The story of the first lunar landing wasn't this well told.
To diehard Jefferson Airplane fans, Got A Revolution! is the book they've been sitting around in their bell-bottoms waiting for. This and the latest Physician's Desk Reference.
It's everything you ever wanted to know about Marty Balin, Grace Slick, Jorma Kaukonen, Paul Kantner, Jack Casady, Spencer Dryden and the cast of thousands who drifted in and out of the band's sphere of influence.
In fact, it's more than everything you ever wanted to know. And that's the problem. Books that chronicle second-tier rock bands - and that's essentially what the Airplane was - begin to look a lot like E! True Hollywood Story, the later episodes. When the producers end up profiling people like Lawanda Page, whose claim to fame was playing Redd Foxx's sister-in-law on Sanford & Son.
Like The Mamas & the Papas and Big Brother & The Holding Company, Jefferson Airplane was a pioneering California band that made good in large part because of a powerful female vocalist. Founded by Balin and Kanter in the summer of 1965, the Airplane made their gift to psychedelia with songs such as Volunteers, White Rabbit and Somebody to Love.
And then Altamont happened, the cause was over and like dozens of other bands, Jefferson Airplane struggled to retain its identity and sense of purpose.
Author Jeff Tamarkin, the editor of Global Rhythm magazine, got the cooperation of Slick, Balin, Kantner and others to write their story. And although much of it reads like a dissertation, Revolution has its moments. Slick tells the story of being invited by accident to a tea party at the White House. Tricia Nixon, the president's oldest daughter, graduated from Finch College and invited many of her classmates to a reunion. Including a woman named Grace Wing. Who had gotten married, joined a rock band and changed her name to Grace Slick.

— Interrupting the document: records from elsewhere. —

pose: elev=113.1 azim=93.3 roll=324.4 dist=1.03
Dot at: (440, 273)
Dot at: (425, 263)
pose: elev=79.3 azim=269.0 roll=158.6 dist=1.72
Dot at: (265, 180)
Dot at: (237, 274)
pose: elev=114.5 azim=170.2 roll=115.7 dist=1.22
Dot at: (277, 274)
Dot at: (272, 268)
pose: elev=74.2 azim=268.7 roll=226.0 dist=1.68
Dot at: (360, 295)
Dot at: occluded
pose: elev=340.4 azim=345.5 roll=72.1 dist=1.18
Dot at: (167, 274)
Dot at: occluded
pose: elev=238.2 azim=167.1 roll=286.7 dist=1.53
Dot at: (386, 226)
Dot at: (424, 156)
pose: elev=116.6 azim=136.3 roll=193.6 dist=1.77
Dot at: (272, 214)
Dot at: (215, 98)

"Grace had brought along a little gift," Tamarkin writes. "A little something to help him (Nixon) see things in a different light."
Slick and her escort, hippie icon Abbie Hoffman, were going to spike the president's drink. With LSD. Imagine Richard Nixon on acid.
Anyway, White House guards deemed the pair a security risk and they weren't allowed inside.
Tamarkin also resolves the mystery about the band's name. "It was an in-joke that got carried away. A tribute to the bluesman Blind Lemon Jefferson and an inexplicable nod to the miracle of flight united to give rise to one of the greatest band names of the '60s."
And then they morphed into Jefferson Starship, and then simply, and sadly, Starship.
All of the original band members are alive, which is a feat in itself. And their story was indeed a turbulent flight.
But unless the subject is truly special, there's no need to relive every bounce and bump.